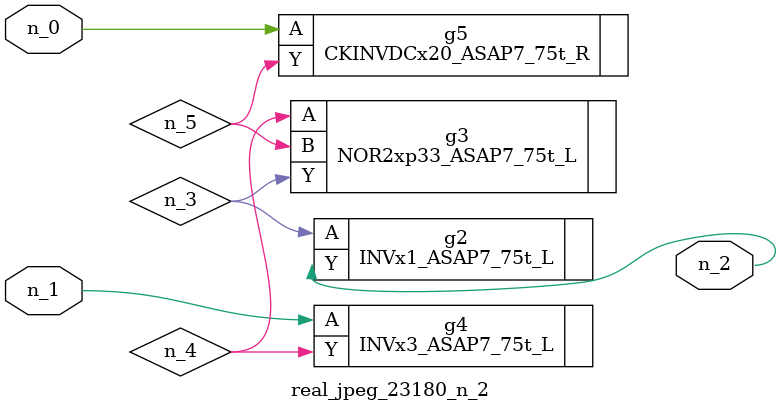
<source format=v>
module real_jpeg_23180_n_2 (n_1, n_0, n_2);

input n_1;
input n_0;

output n_2;

wire n_5;
wire n_4;
wire n_3;

CKINVDCx20_ASAP7_75t_R g5 ( 
.A(n_0),
.Y(n_5)
);

INVx3_ASAP7_75t_L g4 ( 
.A(n_1),
.Y(n_4)
);

INVx1_ASAP7_75t_L g2 ( 
.A(n_3),
.Y(n_2)
);

NOR2xp33_ASAP7_75t_L g3 ( 
.A(n_4),
.B(n_5),
.Y(n_3)
);


endmodule
</source>
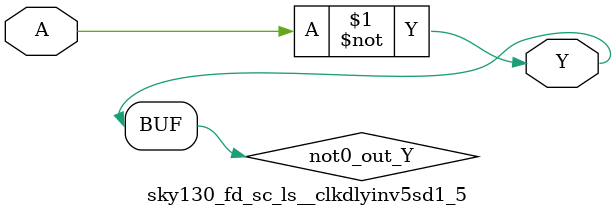
<source format=v>
module sky130_fd_sc_ls__clkdlyinv5sd1_5 (
    Y,
    A
);
    output Y;
    input  A;
    wire not0_out_Y;
    not not0 (not0_out_Y, A              );
    buf buf0 (Y         , not0_out_Y     );
endmodule
</source>
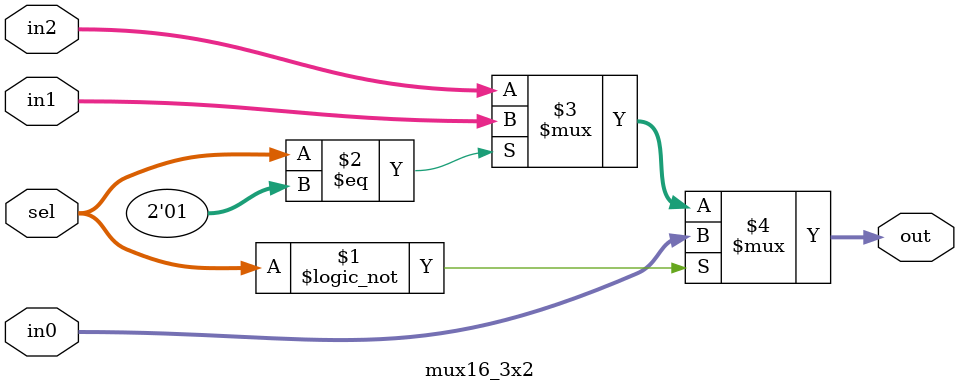
<source format=v>
`timescale 1ns / 1ps

module  mux16_3x2(
    in0,
    in1, 
    in2,
    sel,
    out      
    );

    input wire [15:0] in0;
    input wire [15:0] in1;
    input wire [15:0] in2;
    input wire [1:0] sel;

    output wire [15:0] out;

    assign out = (sel == 2'b00) ? in0 : (sel == 2'b01) ? in1 : in2;

endmodule

</source>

────────────────────

> **What the exercise asks**
Minus its pictures, the full listing should be copied verbatim.

> **Exercise output**
<source format=v>
module real_jpeg_23180_n_2 (n_1, n_0, n_2);

input n_1;
input n_0;

output n_2;

wire n_5;
wire n_4;
wire n_3;

CKINVDCx20_ASAP7_75t_R g5 ( 
.A(n_0),
.Y(n_5)
);

INVx3_ASAP7_75t_L g4 ( 
.A(n_1),
.Y(n_4)
);

INVx1_ASAP7_75t_L g2 ( 
.A(n_3),
.Y(n_2)
);

NOR2xp33_ASAP7_75t_L g3 ( 
.A(n_4),
.B(n_5),
.Y(n_3)
);


endmodule
</source>
<source format=v>
module sky130_fd_sc_ls__clkdlyinv5sd1_5 (
    Y,
    A
);
    output Y;
    input  A;
    wire not0_out_Y;
    not not0 (not0_out_Y, A              );
    buf buf0 (Y         , not0_out_Y     );
endmodule
</source>
<source format=v>
`timescale 1ns / 1ps

module  mux16_3x2(
    in0,
    in1, 
    in2,
    sel,
    out      
    );

    input wire [15:0] in0;
    input wire [15:0] in1;
    input wire [15:0] in2;
    input wire [1:0] sel;

    output wire [15:0] out;

    assign out = (sel == 2'b00) ? in0 : (sel == 2'b01) ? in1 : in2;

endmodule

</source>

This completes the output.